Problem statement: Whenever the word "moved" appears on a line of the material below, that line is counted; state the total alone.

Provided data:

■ ■ ■ ■ ■ ■ ■

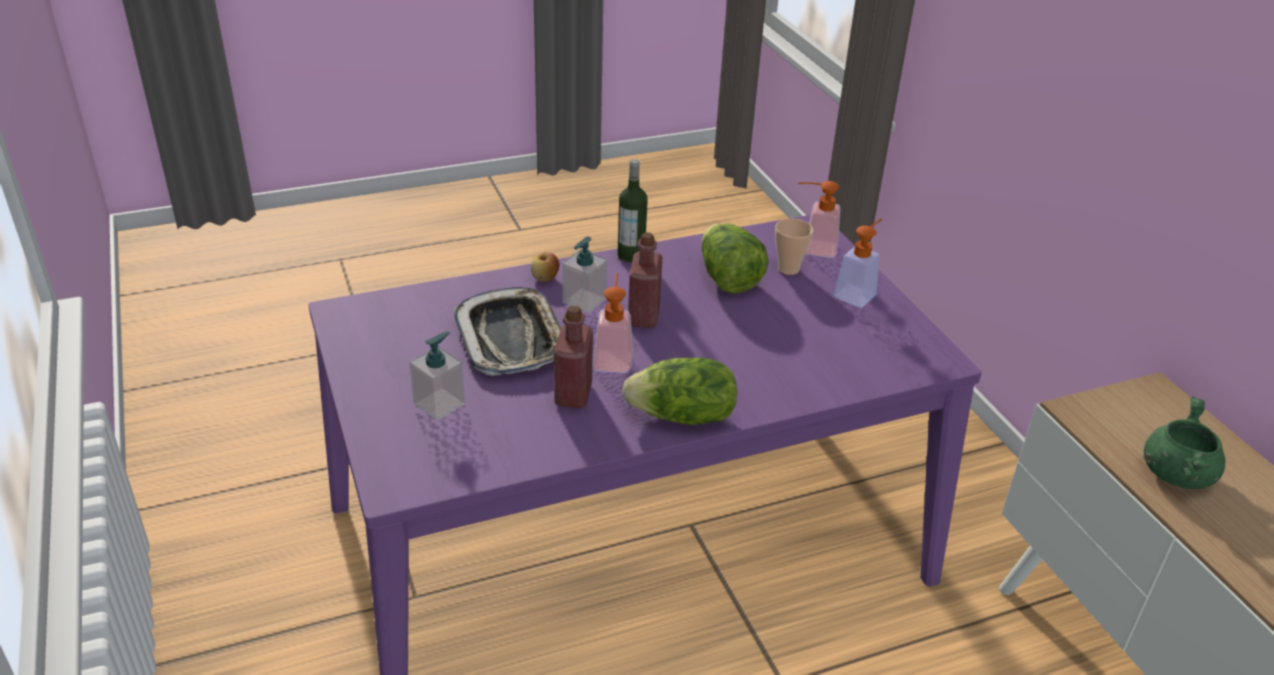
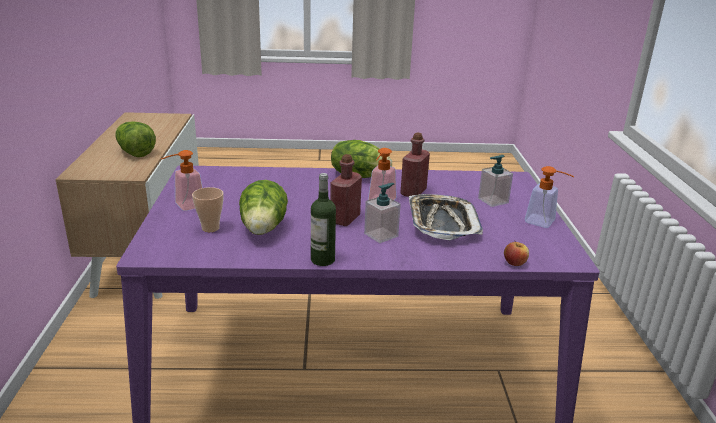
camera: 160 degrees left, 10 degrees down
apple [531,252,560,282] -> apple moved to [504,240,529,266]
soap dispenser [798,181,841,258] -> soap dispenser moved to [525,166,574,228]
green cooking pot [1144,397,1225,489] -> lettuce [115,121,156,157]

■ ■ ■ ■ ■ ■ ■

Solution to this problem: 2